Turns out Donohue isn’t on the take, he’s a vigilante trying to “clean up” the streets. Donohue confesses to all three murders, but Frankie isn’t sure why Donohue would’ve used a different knife to kill Elmer if he was trying to make some kind of point. Mary asks Muriel to check into Donohue’s whereabouts when Elmer was killed and arranges to meet her at the club. At the morgue, Flo tells Frankie and Trudy that Elmer’s wounds are shallower, indicating he was killed by a weaker man … or a woman. At the club, Muriel tells Mary Donohue was a few blocks away during the murder, so he couldn’t have done it.
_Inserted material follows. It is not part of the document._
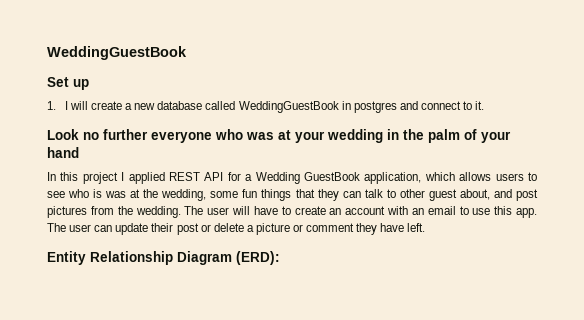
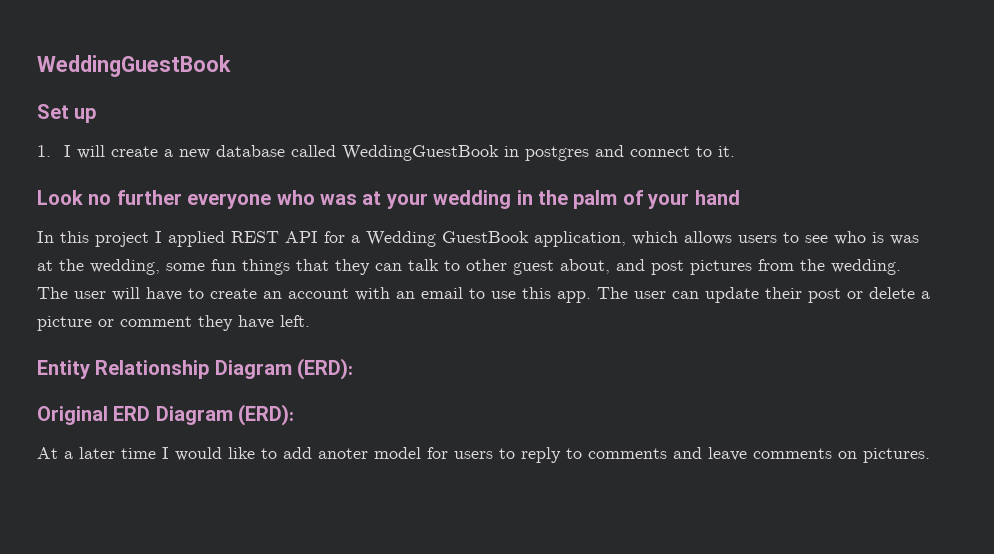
(280, 258) none -> [37,404,295,426] [37,447,930,463] // Original ERD Diagram (ERD): // At a later time I would like to add anoter model for users to reply to comments and leave comments on pictures.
Muriel expresses sympathy with Donohue’s vigilante campaign and admits that Alice was one of her closest friends. She asks Mary to join her in ridding the city of all the filthy degenerates and when Mary hesitates, Muriel tries to knock her out with some ether. Luckily Mary took Frankie’s advice and left a note this time, so Frankie and Trudy show up in time to stop Muriel. C.C. is released and tells Frankie she and Vera are going to take over the Krazy Kitten. Greyson thanks Frankie for her help and Mary later tells Frankie and Trudy she got her Morality Officer job back.
This is a pretty good episode, with Greyson (whose name I’ve apparently been spelling wrong) looking like a crooked cop but turning out to be okay in the end … even if he is kind of a dick sometimes. It was also cool to see Mary (who we learn was a fully-decorated Girl Guide) in the private sector, gleefully breaking the law and being reckless, which she wouldn’t do while in uniform. C.C. says Mary is the first person to treat her like a human being, which shows that Mary can look beyond her morality officer role and see the true character of a person. Speaking of C.C., it’s cool that she and Vera are going to go into business for themselves, and the implication seems to be that they’re more than just friends … or maybe I’ve just been watching too much Xena lately.
Favourite Quotes:
- “Clearly Greyson doesn’t entertain much.” Mary on seeing the Spartan nature of Greyson’s apartment.
- “This coming from a gal who broke into her ex-boss’s apartment.” Trudy’s reply when Mary mentions her and Frankie’s illegal methods.
- “Whaddaya, nuts? I’m at the top of my game.” C.C. when Frankie asks if she’s considering retiring from dancing.